TEXT EXCERPT:
────────

An unintended result of The Sims’ success is that Wright transformed the tactile experience of playing with dolls, which has been a part of children’s development for thousands of years, into a virtual experience. The enormous success of The Sims means that children today can grow up without having the hands-on model-making experiences that Wright enjoyed as a child, and that inspired him to make games in the first place."-https://www.newyorker.com/magazine/2006/11/06/game-master
But TS2 got all the money it needed because EA then knew that young girls loved Sims games and EA probably expected TS2 to sell even much better than TS1 had done. But probably to EA’s disappointment this wasn’t the case anyway for some reason. It surprised me too. But maybe the main reason was that many girls refused to switch from TS1 to TS2 anyway?
You mean to tell me, that the reason was because "young girls" loved Sims when it's evident the game was targeted at EVERYONE, teen and up regardless of gender. There's no way it was because TS2 is the sequel, therefore, greatly improved and advanced over the first entry of the series? Also, where are you getting that TS2 was a disappointment for EA?
"The Sims was first released on February 4, 2000. By March 2002, The Sims had sold more than 6.3 million copies worldwide; and by February 2005, the game has shipped 16 million copies worldwide. By March 2015, The Sims had sold more than 11.24 million copies for PC, making it one of the best-selling PC game in history. Since its initial release, seven expansion packs have been released, as have sequels The Sims 2, The Sims 3 and The Sims 4. The Sims has won numerous awards, including GameSpot's "Game of the Year Award" for 2000.
In 2012, the game was one of 14 video games selected by the Museum of Modern Art as the basis for an intended collection of 40 games."

────────

GIVEN RECORDS:
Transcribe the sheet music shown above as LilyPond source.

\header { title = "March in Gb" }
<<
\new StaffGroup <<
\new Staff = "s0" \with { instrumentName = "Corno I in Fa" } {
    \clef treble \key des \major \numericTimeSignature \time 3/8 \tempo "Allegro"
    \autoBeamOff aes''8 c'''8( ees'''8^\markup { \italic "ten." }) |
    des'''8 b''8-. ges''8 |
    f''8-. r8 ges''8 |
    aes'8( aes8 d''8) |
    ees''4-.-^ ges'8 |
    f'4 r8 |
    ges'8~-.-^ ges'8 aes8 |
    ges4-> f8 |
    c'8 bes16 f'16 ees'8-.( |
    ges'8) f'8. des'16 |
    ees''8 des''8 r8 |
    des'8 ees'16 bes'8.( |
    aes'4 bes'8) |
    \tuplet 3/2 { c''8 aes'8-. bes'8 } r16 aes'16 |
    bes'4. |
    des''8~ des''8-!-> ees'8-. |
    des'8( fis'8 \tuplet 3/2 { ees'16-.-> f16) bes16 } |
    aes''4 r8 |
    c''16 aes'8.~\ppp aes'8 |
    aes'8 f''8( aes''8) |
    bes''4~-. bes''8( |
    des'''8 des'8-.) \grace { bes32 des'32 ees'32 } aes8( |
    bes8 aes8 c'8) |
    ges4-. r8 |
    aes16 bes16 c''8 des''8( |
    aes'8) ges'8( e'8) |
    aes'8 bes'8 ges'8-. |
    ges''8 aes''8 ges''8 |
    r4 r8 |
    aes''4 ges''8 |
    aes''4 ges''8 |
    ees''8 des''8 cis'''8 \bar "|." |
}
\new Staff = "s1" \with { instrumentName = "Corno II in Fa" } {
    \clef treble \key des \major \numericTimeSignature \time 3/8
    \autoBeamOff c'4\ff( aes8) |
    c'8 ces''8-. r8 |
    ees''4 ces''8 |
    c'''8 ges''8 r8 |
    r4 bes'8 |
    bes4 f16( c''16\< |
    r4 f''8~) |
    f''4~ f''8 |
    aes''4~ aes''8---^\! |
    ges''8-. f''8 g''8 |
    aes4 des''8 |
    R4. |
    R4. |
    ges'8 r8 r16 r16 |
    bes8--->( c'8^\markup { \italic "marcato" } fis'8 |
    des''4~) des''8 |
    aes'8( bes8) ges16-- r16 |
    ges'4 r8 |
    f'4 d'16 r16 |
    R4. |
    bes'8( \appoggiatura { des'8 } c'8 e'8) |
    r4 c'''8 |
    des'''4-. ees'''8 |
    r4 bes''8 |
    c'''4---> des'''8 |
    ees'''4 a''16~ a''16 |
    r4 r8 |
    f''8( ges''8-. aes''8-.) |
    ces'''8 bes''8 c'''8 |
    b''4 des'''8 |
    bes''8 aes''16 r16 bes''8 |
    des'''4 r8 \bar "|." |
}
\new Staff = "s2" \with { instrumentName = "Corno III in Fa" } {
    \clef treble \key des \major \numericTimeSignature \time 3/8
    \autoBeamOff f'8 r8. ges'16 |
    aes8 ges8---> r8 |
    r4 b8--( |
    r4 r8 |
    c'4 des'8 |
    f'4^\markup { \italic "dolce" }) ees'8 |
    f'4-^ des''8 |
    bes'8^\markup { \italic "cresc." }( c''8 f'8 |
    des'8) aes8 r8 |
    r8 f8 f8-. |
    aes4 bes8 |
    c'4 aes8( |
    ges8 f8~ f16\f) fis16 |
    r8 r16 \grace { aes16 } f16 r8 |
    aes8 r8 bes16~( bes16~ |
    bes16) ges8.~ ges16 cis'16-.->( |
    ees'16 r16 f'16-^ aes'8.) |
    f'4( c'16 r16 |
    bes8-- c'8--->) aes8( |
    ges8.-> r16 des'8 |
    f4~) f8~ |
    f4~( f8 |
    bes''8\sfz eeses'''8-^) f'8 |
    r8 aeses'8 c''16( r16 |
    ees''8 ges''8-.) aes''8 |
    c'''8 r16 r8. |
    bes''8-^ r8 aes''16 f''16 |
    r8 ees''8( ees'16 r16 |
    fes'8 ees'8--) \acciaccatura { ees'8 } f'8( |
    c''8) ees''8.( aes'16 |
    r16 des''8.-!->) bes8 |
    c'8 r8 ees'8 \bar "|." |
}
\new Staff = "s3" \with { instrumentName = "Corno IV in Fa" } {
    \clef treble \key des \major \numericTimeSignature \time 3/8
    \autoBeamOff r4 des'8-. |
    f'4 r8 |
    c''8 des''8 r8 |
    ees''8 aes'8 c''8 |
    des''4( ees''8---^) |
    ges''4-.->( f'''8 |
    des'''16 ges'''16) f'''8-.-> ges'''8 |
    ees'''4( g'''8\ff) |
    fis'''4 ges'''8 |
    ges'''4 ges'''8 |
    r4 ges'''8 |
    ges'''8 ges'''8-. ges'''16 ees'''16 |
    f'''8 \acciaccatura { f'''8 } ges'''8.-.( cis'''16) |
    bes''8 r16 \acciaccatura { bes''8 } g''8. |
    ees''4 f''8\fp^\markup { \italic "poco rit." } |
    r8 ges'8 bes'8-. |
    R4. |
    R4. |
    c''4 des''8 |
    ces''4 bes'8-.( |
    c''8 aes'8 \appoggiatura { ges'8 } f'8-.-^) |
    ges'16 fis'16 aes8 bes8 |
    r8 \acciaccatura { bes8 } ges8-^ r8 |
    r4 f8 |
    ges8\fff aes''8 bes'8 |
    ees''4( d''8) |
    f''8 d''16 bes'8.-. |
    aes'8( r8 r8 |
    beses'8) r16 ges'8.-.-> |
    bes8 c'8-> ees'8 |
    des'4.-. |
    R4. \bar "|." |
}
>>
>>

────────

WHAT TO PRODUCE:
Reproduce the passage of the discussion of The Sims between "An unintended result" and "to TS2 anyway?", inclusive, without altering a word. The items are not required for any of this work.

ANSWER:
An unintended result of The Sims’ success is that Wright transformed the tactile experience of playing with dolls, which has been a part of children’s development for thousands of years, into a virtual experience. The enormous success of The Sims means that children today can grow up without having the hands-on model-making experiences that Wright enjoyed as a child, and that inspired him to make games in the first place."-https://www.newyorker.com/magazine/2006/11/06/game-master
But TS2 got all the money it needed because EA then knew that young girls loved Sims games and EA probably expected TS2 to sell even much better than TS1 had done. But probably to EA’s disappointment this wasn’t the case anyway for some reason. It surprised me too. But maybe the main reason was that many girls refused to switch from TS1 to TS2 anyway?